## Exercise passage
[Start of section]

The arrangement with the tour company was that he kept the fares as
wages. Roy filled the bus with paying passengers and arrived back in
London with £300 in his pocket, over half the price of a new Mini at
the time.
Busman’s Holiday
Back in New Zealand, he bought Kaponga’s run down local garage and
built up the business, expanding into tractor and machinery sales. In
1994 he sold all but the old garage and has been operating solo from
there ever since, doing repairs and restoration work.
Nowadays, Roy restricts his paid working time to 40 hours a week,
and a man must have a project in his leisure hours. Not surprisingly,
it’s a busman’s holiday – he’s building a replica of an early 1900s
chain-driven racing car. This ambitious project is beyond the planning
stage. The chassis is at the sandblaster, the engine sits in Roy’s
‘showroom’ and the Thorbensen rear axle/differential that will transfer
the power from the gearbox to the chain sprockets is in his workshop.
The engine is a 7.4-litre unit from a Halley fire engine that served
with the Onehunga Fire Brigade. He found the old fire engine in a hedge
not far from his home, and had to fell some trees to extract it. The
Thorbensen rear axle/differential unit is from a Republic truck. A
Greytown scrap dealer rescued it and passed it on to Ian Ridd of
Richardsons’ truck museum in Invercargill. Roy had to negotiate with
Ian, and it became his in exchange for a donation to the museum.
The unit is a critical to the racer project because it has the 1.8:1
ratio he needs to get the correct gearing for the
chain drive system,
to give the car a top speed of about 160km/hr at 1500rpm. Another lucky find was a pair of hubs with large sprockets mounted on them.
Unique Experience
In earlier times, when his working week was more than 40 hours, Roy
still found time for his own projects. In 1999 he built a pre-1920s
racer-style car from a 1929 Marquette. Roy used a picture of a Mercer
Raceabout to make scale drawings of his car, which he built during a
year’s part time work.
The Marquette has been used frequently. Roy likes to get off the
beaten track and drove the Molesworth road and Danseys Pass among
others during a 5000km South Island tour in the company of two
Bentleys. The car handles these roads with ease.
I had never been in (on?) a car as minimalist as the Marquette, so a
short drive in the country was a unique experience. It was like riding
a motor cycle, with the wind in my hair and no restricting bodywork.
The 3.4 litre, side-valve six has locomotive torque and accelerates
happily from 8km/hr in top (third) gear. Roy said it will travel easily
at 120km/hr but he kept the speed down to 70-80km/hr for our drive.
Foot brakes and two handbrakes stop the car even better than it goes.

[End of section]

## Task A
List every speed given in km/hr in the passage about Roy's car projects.
## Task B
According to the passage about Roy's car projects, which fire brigade did the Halley fire engine serve with?
## Task C
Reproduce the passage about Roy's car projects word for word, starting at "The unit is" and ending at "part time work.".

## Data
[Start of section]

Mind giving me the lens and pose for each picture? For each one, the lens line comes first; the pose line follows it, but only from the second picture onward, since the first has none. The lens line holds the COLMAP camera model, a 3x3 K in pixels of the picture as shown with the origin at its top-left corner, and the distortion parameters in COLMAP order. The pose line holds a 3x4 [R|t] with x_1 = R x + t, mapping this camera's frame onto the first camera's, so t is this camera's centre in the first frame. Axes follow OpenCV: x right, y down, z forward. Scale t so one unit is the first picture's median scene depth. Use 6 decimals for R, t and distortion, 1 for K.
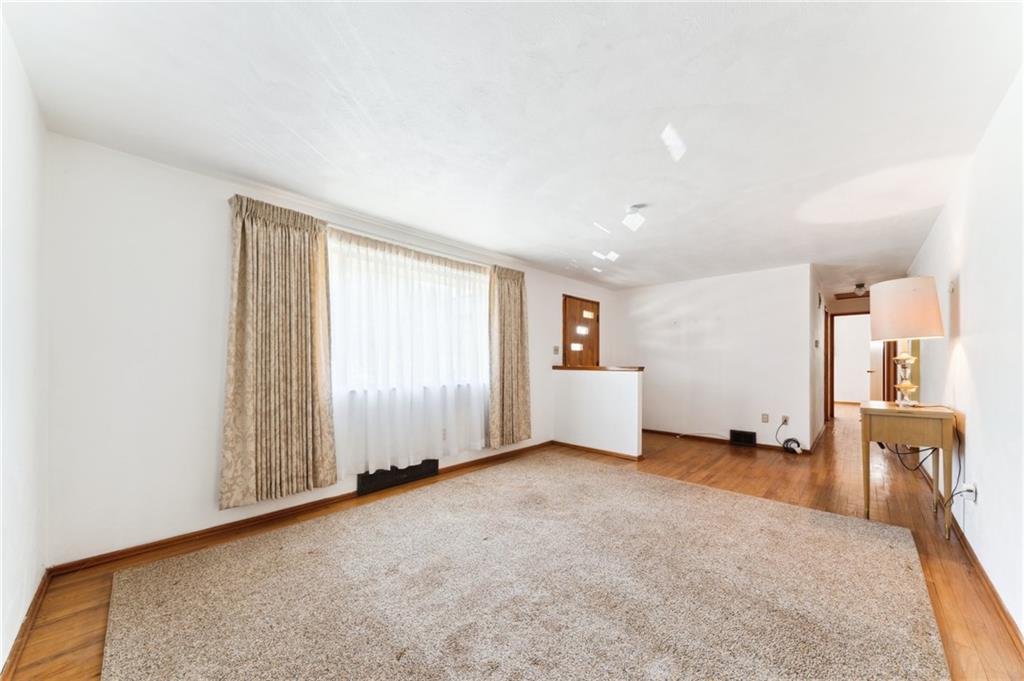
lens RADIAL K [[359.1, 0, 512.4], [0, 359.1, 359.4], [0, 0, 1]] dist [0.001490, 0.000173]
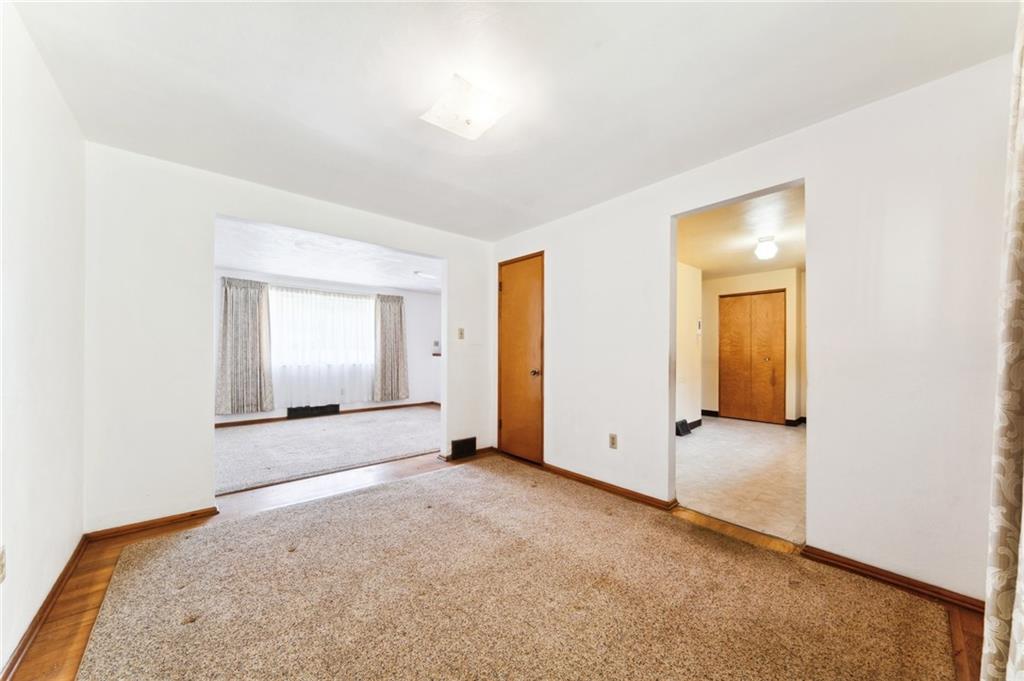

[End of section]

## Exercise solution A
- 160km/hr
- 8km/hr
- 120km/hr
- 70-80km/hr

## Exercise solution B
The Onehunga Fire Brigade.

## Exercise solution C
The unit is a critical to the racer project because it has the 1.8:1
ratio he needs to get the correct gearing for the
chain drive system,
to give the car a top speed of about 160km/hr at 1500rpm. Another lucky find was a pair of hubs with large sprockets mounted on them.
Unique Experience
In earlier times, when his working week was more than 40 hours, Roy
still found time for his own projects. In 1999 he built a pre-1920s
racer-style car from a 1929 Marquette. Roy used a picture of a Mercer
Raceabout to make scale drawings of his car, which he built during a
year’s part time work.